**Passage provided**
---

As my new friend chattered away about his family life and his medical records, I barely heard her. I was too busy drinking up this little baby boy with my eyes. He had the prettiest blue eyes and rusty brown hair. His skin was golden, marred with needle pricks and tape residue from i.v. lines.
He watched me; curious to whom this woman was before him who wasn’t wearing nursing scrubs. I reached out with one finger and stroked his tiny little hand to say hello. And he broke into a huge grin.
I melted into a puddle of maternal goo right there at that very moment. All logic and ration and reason flew out the window the moment I laid eyes on those dimples. They were so deep and adorable.
Looking up from his toothless grin I looked at his foster mom and smiled, “He’s beautiful. I didn’t expect that.”
She laughed and admitted she hadn’t wanted to tell me he was cute. “Some people can’t see past the disabilities or his disfigurement, so I thought it best for you to see him for yourself.”
I didn’t see his bent feet or his misshapen hands. I was too busy being dazzled by his cherubic smile and the way he wouldn’t take his eyes off me.
“Would you like to hold him?” she grinned.
I practically lost my head nodding it so vigorously as she carefully lifted him out of the crib, careful not to yank on any of the wires or tubes attached to his body, and placed him into my arms.
Where he immediately morphed from a cherubic angel into a shrieking demon from hell.
I didn’t care. Babies cry. And this baby had more reason to cry than most. I drank his scent in and cuddled him close, while talking with his foster mom about legal details and future plans.
I didn’t want to put him down, but soon it was time to go. I placed him gently back into his crib and took his tiny bent hand into mine. “I’ll be back little dude. I promise.” He just blinked and yawned at me.
I practically floated out of that hospital room. I was excited and ecstatic but trying desperately hard to be rational. This wasn’t a sure deal. You don’t just walk into a hospital room, see a baby and say SOLD! There were legalities to wade through, hurdles to overcome, permission to be granted.
And a family to tell.
So I left with thoughts of baby on my brain, trying to wade through a myriad of conflicting emotions. Suddenly, with the reality of a new family member I was saddened by the thought that Bug may have a brother he would never know. There would be a boy in my family who only knew of his big brother by the dusty photos on my wall and in my scrap books.

---

**Questions to answer**
• 1. In the passage about meeting the baby in the hospital, what color were the baby boy's eyes and hair?
• 2. Pick up the account of the hospital visit with the baby boy where it stops, and write the next few paragraphs in the same voice.

---

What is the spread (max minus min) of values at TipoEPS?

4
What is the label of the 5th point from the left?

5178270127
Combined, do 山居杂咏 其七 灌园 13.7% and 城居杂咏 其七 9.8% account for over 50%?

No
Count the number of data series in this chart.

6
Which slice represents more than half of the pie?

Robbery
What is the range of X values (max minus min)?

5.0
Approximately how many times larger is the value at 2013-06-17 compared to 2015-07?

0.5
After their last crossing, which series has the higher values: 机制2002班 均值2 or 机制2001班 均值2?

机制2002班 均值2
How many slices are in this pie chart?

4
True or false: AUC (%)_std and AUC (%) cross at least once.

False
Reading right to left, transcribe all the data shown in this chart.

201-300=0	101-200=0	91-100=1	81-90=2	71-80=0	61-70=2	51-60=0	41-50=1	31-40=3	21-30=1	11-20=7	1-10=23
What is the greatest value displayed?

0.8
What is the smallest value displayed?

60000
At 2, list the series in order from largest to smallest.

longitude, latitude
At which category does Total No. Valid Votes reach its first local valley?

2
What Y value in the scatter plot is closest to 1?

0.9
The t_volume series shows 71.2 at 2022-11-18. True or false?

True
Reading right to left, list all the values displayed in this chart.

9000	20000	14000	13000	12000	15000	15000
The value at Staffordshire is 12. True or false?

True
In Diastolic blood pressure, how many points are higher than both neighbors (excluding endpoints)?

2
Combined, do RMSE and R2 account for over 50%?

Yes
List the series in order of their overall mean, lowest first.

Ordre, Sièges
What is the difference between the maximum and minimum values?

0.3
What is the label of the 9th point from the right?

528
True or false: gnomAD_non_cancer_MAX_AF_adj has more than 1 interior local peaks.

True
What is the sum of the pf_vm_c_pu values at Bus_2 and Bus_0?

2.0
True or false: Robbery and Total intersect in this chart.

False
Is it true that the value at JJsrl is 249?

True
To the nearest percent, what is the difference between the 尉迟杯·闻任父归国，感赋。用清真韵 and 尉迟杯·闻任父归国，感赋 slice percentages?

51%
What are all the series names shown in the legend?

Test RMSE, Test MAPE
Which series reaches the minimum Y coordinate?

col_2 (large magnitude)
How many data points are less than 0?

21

---

**Activity answers**
• 1. He had blue eyes and rusty brown hair.

• 2.
It was weird, I won’t lie, to be pumped up with excitement at the thought of adopting this baby while desperately missing another. I worried what my kids would say, what my husband would think.
So I did what any girl would do while waiting for her kids to get home from school and her husband to wake up. I drove to my best friend’s house and spilled the beans. If we were going to depart on this journey it was important to me that I have my best friend’s support.
The Dragonlady a.k.a my best friend, was over the moon. She has a legal background so it was great to bounce off my worries about any legal complications with her savvy mind. I showed her pictures I had taken on my cell phone and we cooed over how cute he was. I passed the afternoon with her, waiting anxiously to be able to go home and talk to my family.
Then the hour came to finally be able to go home and share my news. With the kids on one phone, me on another we called their father. I told the three of them at the same time all about the little blue-eyed baby in the hospital.
We decided long ago that any decision about an adoption prospect we would make together as a family and Fric and Frac would have an equal say. I didn’t have to worry about them though; they were more excited than I was, practically drooling over the pictures on my cell phone.
After hearing about a possible new sibling for themselves, they retreated to celebrate by playing video games, leaving me to talk with their father alone.
“Well, what do you think?” I asked hesitantly.
I could hear clicking on his computer. He was looking through the photos I had sent him. “He sure is cute,” Boo slowly replied.
I waited, biting hard on my tongue, scared to push him into agreeing to proceed with adoption plans for a child he had yet to meet. If we were going to do this I would need to know it was what he wanted.
Silence as Boo thought and I fidgeted. “He’s awfully young. And so little.”
“Yes, he is,” I carefully responded.
“He’s got the same cleft in his chin that I do,” he murmured. Yes, yes he does, I agreed.
“Well Tanis, to be honest, I didn’t think I’d ever agree to a baby but this kid sounds like he is ours.”
Hot damn, I thought to myself as I pumped my fist into the air. SOLD!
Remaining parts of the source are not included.